INGREDIENTS

Servings
  •   Waffle Batter
  • 2-1/2 tsp. instant yeast
  • 9 oz. lukewarm whole milk
  • 21-1/4 oz. all-purpose flour
  • 2 eggs
  • 2-3/4 oz. light brown sugar
  • 2 tsp. vanilla extract
  • 1/2 tsp. salt
  • 10 oz. unsalted butter, softened
  • 7 oz. coarsely chopped Chunky CHIPS AHOY! Cookies
  • 7 oz. pearl sugar
  •   Toffee Sauce
  • 13-1/2 oz. light brown sugar
  • 4 oz. heavy cream
  • 2 oz. unsalted butter
  • 1 tsp. brandy
  • 1 tsp. vanilla extract
  •   Toppings
  • 18 popsicle sticks
  • 17 oz. prepared Toffee Sauce
  • 9-1/2 oz. coarsely chopped Chunky CHIPS AHOY! Cookies
  • 8-3/4 oz. shaved white chocolate

NUTRITION FACTS

Nutritional facts are based on a single serving
Calories 640
Total fat 31g
Saturated fat 16g
Trans fat 1g
Cholesterol 70mg
Sodium 190mg
Carbohydrate 88g
Dietary fiber 2g
Sugars 54g
Protein 7g
Vitamin A 20%DV
Vitamin C 0%DV
Calcium 6%DV
Iron 20%DV

DIRECTIONS

    Waffle Batter:
  1. Whisk  yeast and milk in large bowl; let stand 5 min. Mix in flour, eggs, brown sugar, vanilla and salt until sticky dough forms. Do not overmix. Mix in butter just until combined. Cover. Let stand at room temperature 2 hours. (Punch down dough if it rises too much.)
  2. Gently  fold in cookie pieces and pearl sugar. Divide dough into 18 (3 oz.) pieces. Let rest 15 min. Cook each piece of dough in heated waffle iron 3 to 4 min. or until desired doneness. Remove from waffle iron and cool.
  3. Toffee Sauce:
  4. Bring  sugar, cream and butter to boil in small saucepan on medium-high heat.
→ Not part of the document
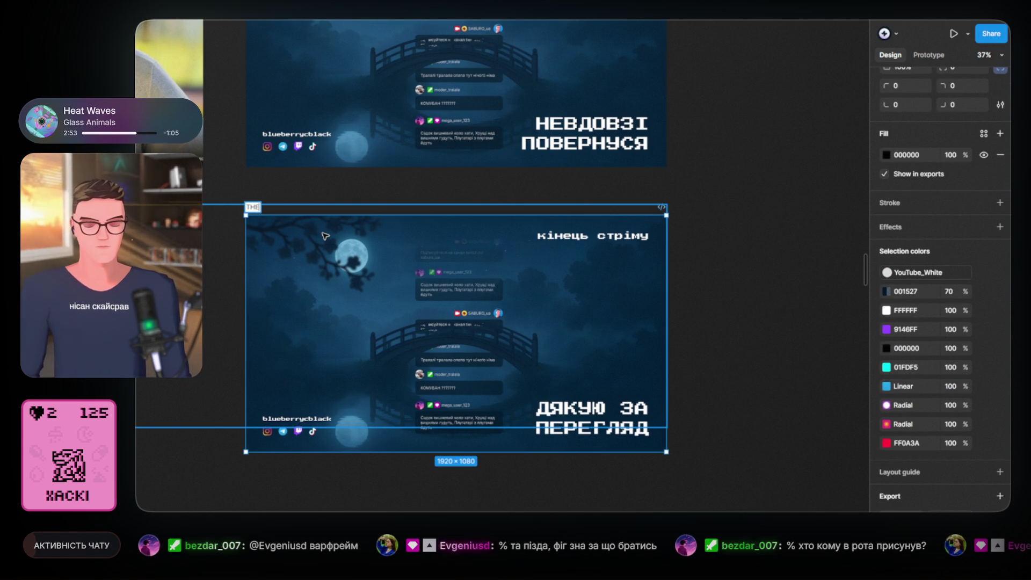
{"action": "type", "text": "-END"}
Simmer on low heat 5 min. Remove from heat. Stir in brandy and vanilla; set aside.
  5. For each serving:
  6. When  ready to serve, insert a popsicle stick into 1 waffle. Place on serving plate and drizzle with 2 Tbsp. Toffee Sauce. Sprinkle with 2 Tbsp. each cookie pieces and white chocolate.